_Your tasks_
- 1) Using the account of collecting debts for a hippie publishing house, decide whether each statement below agrees with it: (a) the writer had prior accounting experience before taking the job; (b) an accounts payable manager at a Denver-based indie bookstore had to be taken to the hospital; (c) the people who ran the place wanted to know what the writer said over the phone. For each, answer yes or no and quote the words that decide it.
- 2) Resume the account of working at the hippie publishing house, picking up after its final parenthetical sentence.

_Selected passage_
================================

    In between those and the endless meetings (hippies always have a lot of meetings), I tried to untangle 10 years' worth of screwed-up accounting practices. Complicating my job was the fact that I'd never done anything like this before. I had absolutely no experience. I didn't even balance my own checkbook. But I could be firm.

    Still, I did what I could.

    The fact that most of the people who were buying books from the hippie publishing house were hippies themselves made things at once easier and more difficult. Easy, in that they were very easy to frighten. All I had to say was, "We seem to have a little problem here…" and they went to pieces. I heard two complete nervous breakdowns occur over the telephone. One of them (an accounts payable manager at a Denver-based indie bookstore) even had to be taken to the hospital.

    Their hippieness made things more difficult though, in that even after agreeing to, they still wouldn't pay their bills. This allowed me to make the threats in my follow-up call a little more blunt.

    Being a cruel young man at the time, I found it all kind of funny, even if I didn't give a damn about clearing up the accounts. (Still, cruel as I could be, for the record I only once got the child of an AP manager on the phone and asked, "How do you feel about having a daddy who doesn't pay his bills?" That's an old, and very effective, bill collector's trick).

    The hippies who ran the place didn't want to know what I said to people over the phone. They were just happy that the checks had started to come in.

    As the months passed, my hatred for the people around me, their smugness, their self-righteousness and the controls they tried to place on the language began to overwhelm me. It was made very clear what we were and were not allowed to say, the terms we could and could not use around the office.

    In my lifetime, I have worked for and with people of every political stripe—anarchists, libertarians, Democrats, communists, Republicans, Maoists, avowed fascists. And I've noticed that none of those right of center has ever tried to control anything I said or wrote, which is much more than I can say about those who leaned to the left.

    (The fact that I ascribe to no political agenda whatsoever myself makes this easier to see and interesting to notice.)
================================
_Source records_
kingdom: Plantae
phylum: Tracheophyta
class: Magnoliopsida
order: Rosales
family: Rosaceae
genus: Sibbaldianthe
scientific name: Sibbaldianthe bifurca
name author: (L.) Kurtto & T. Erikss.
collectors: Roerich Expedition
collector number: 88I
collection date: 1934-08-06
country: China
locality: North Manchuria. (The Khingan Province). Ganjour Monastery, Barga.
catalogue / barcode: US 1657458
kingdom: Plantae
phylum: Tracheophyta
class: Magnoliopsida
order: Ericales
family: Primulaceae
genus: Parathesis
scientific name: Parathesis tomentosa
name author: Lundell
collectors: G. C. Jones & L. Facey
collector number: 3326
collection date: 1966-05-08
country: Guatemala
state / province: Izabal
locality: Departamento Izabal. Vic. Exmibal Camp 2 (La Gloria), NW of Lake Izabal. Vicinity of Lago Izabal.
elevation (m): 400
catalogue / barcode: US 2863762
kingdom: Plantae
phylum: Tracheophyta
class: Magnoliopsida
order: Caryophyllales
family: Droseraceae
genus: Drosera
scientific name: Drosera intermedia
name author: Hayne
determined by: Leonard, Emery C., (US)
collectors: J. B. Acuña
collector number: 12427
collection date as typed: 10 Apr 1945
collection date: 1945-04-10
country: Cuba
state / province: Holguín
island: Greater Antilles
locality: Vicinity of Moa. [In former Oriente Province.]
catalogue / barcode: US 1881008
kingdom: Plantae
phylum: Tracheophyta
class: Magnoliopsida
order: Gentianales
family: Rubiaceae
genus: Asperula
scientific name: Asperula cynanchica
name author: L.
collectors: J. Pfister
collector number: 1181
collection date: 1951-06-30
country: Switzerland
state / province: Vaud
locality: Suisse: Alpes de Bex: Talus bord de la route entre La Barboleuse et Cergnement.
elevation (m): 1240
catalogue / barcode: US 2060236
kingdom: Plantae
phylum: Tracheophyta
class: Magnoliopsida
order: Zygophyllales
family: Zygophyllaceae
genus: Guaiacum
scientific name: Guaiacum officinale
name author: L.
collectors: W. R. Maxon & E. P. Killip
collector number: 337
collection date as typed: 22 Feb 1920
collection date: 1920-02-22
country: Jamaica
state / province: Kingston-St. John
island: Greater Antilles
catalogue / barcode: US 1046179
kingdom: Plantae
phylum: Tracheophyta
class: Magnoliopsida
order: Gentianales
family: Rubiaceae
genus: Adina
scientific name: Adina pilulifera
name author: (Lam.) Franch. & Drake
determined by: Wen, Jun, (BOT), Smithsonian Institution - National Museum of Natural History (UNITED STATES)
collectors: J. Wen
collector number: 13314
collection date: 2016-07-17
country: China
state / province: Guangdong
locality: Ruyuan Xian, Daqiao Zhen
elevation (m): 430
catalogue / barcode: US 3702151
================================
_Task answers_
- 1)
(a) No: "I had absolutely no experience."
(b) Yes: "One of them (an accounts payable manager at a Denver-based indie bookstore) even had to be taken to the hospital."
(c) No: "The hippies who ran the place didn't want to know what I said to people over the phone."

- 2)
    I was happy to discover that there were a few other non-believers in the office with me, though they tried to keep it well-disguised. On the surface they were all sweet smiles and "let's go work on the mulch garden" and "I understand the pain of Chilean migrant workers," but behind closed office doors, the smiles turned wicked. They were as sick as I was at the massive "let's pretend" game going on among the rich kids in the well-appointed offices and the designer hippie duds.

    The first of the two final straws came when I was told I could no longer listen to the likes of the Mentors in my office—no matter how quietly—because it brought a "bad energy" into the workplace and was beginning to mess with the chakras of the empty-eyed bitch who worked down the hall.

    Then came the emergency staff meeting in response to some American military action or another. After it was decided that several people would stand on the corner outside holding "Honk if you're against the war" signs (which, I was sure, would quickly turn the tide), the question of civil disobedience arose, and whether or not people were willing to be arrested for standing up for something they believed in.

    The resounding consensus was "hell, no!"

    The scene just put the lie to the whole place for me.

    "If you people really cared about stopping this thing, or about the people over in wherever the hell it was, you'd go burn down the recruiting office, or something," I suggested.

    I was told that they didn't believe in such things. That's when I realized that they believed in about as much as I did at the time.

    I continued trying to straighten their books for a few weeks more, continued making threatening phone calls to people who didn't pay their bills and continued to take longer and longer lunch breaks over at the Shamrock.

    Then I moved to Brooklyn, and for the next year I was mean to people for free.